Task prompt: In the entries below, identify every line with the string "Draaduitrusting" and copy it.

Recorded data
Content starts

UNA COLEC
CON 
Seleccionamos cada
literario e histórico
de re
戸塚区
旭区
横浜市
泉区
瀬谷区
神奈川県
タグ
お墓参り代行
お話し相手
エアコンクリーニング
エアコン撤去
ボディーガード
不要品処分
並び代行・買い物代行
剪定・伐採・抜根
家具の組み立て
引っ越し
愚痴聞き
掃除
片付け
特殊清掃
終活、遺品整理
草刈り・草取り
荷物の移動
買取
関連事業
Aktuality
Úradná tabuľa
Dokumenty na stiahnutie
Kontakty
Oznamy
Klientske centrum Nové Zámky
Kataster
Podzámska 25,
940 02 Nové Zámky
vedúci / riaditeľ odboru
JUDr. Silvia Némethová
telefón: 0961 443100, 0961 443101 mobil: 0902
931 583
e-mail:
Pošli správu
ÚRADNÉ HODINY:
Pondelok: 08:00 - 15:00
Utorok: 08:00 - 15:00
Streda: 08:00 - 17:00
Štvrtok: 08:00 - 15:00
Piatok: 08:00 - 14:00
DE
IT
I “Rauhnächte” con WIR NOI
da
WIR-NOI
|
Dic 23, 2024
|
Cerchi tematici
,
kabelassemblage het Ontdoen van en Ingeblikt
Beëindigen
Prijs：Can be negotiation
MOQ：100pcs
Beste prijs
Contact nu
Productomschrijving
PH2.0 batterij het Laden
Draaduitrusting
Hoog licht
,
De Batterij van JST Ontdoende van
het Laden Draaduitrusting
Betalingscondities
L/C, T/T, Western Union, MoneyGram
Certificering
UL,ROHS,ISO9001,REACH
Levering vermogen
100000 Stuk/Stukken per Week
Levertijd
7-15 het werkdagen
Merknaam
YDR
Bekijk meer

Content ends

Result of the task:
Draaduitrusting
het Laden Draaduitrusting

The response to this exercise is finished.